Question

A synthetic 20 amino acid polypeptide named Betanova was designed as a small soluble molecule that would theoretically form stable beta-sheet structures in the absence of disulfide bonds. NMR of Betanova in solution indicates that it does, in fact, form a three-stranded antiparallel beta-sheet. Given the sequence of Betanova below where would you predict lie the turns in this sequence.
Draw the structure of Betanova showing strands and turns:
Betanova RGWSVQNGKYTNNGKTTEGR

Answer 1

Answer:

The β-Turns in this sequence are two and include the Glycine (G), the two anterior amino acids, and the one posterior amino acid.
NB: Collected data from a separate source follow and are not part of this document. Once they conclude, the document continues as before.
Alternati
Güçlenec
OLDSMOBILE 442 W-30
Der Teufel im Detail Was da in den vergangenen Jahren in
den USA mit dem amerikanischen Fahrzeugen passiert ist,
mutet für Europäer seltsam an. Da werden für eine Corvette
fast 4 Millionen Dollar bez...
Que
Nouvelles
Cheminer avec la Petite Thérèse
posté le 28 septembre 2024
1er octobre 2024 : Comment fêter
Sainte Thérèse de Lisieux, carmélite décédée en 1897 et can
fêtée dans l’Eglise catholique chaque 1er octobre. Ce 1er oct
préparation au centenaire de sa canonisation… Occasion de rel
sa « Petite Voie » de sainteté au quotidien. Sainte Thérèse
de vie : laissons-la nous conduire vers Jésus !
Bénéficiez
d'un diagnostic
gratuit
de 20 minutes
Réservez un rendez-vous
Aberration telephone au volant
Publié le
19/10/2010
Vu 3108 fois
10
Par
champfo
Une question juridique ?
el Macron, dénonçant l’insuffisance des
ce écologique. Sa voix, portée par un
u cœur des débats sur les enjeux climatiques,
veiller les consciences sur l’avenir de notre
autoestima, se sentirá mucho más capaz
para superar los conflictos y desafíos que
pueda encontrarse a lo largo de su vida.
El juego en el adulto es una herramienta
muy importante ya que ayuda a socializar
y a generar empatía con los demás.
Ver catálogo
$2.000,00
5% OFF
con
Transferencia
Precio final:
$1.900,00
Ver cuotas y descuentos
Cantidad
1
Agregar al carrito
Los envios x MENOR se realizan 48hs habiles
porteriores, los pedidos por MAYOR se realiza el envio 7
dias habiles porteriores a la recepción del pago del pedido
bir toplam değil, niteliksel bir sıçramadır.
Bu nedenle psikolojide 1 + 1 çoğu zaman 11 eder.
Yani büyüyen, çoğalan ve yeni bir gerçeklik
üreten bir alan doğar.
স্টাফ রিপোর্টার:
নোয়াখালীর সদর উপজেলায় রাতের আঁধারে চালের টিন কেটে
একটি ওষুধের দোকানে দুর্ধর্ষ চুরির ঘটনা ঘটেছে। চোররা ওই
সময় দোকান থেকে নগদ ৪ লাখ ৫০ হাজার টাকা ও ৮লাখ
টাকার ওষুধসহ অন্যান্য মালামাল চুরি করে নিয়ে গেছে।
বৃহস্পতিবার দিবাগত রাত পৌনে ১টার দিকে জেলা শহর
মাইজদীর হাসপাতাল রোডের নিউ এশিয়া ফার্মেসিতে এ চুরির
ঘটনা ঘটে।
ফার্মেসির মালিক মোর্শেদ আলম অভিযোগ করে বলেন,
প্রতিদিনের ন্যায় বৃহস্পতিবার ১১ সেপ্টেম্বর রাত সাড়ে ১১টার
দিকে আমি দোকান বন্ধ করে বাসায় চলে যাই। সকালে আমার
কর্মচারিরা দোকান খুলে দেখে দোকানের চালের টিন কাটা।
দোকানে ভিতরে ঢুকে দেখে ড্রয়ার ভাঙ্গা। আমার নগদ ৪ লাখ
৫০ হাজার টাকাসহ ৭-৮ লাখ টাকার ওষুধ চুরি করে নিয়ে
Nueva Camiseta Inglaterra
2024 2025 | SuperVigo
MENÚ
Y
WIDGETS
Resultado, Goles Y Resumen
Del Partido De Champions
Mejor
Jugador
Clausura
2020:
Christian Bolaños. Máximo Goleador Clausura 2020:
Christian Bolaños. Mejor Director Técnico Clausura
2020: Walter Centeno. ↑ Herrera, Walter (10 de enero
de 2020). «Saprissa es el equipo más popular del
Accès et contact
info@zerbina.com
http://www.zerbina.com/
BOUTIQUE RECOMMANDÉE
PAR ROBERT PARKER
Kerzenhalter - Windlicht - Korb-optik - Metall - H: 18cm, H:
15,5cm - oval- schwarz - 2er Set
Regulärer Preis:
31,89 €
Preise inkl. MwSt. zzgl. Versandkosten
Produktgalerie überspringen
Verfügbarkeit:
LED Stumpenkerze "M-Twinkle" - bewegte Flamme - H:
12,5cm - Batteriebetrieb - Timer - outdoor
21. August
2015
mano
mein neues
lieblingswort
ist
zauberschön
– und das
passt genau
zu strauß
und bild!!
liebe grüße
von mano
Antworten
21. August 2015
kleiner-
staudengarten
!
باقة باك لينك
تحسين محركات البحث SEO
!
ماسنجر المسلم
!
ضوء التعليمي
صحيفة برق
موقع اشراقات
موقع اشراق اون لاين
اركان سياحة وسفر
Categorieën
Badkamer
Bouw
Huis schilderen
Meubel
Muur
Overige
You will find the molecule image in the attached file.

Explanation:

β-Turns are structural elements that intervene in the orientation of the polypeptide backbone. These are short sequences of amino acids, with a characteristic conformation, that imposes a sharp 180º turn on the polypeptide chain. They are very abundant in globular proteins, such as Betanova, connecting the two adjacent antiparallel segments of the sheet.    

They are mostly composed of four amino acids. In most cases, the third amino acid is usually Glycine, and in other cases, the second amino acid is Proline. In any case, the first residue of the sequence forms a hydrogen bridge with the last residue of the sequence, linking the amide-group of the last amino acid with the carbonyl-group of the first amino acid in the sequence.    

According to the given sequence of the protein, we can find two specific regions in the molecule that contains glycine (G). Proline is not present in Betanova. Following the theory, in most turns, Gly seems to be the third amino acid of the short sequence. So, we can assume that the first two amino acids that are located before the G and the amino acid located after the G, are the ones that compose the β-Turns.

RGWSVQNGKYTNNGKTTEGR      

• The first turn (QNGK) turns the direction of the polypeptide 180º, going forward to the opposite side.
• The second turn (NNGK) turns again the direction of the polypeptide, driving the last strain to the other side.          

In the attached image, you will find the structure of Betanova showing strands (black arrows) and turns (red arrows).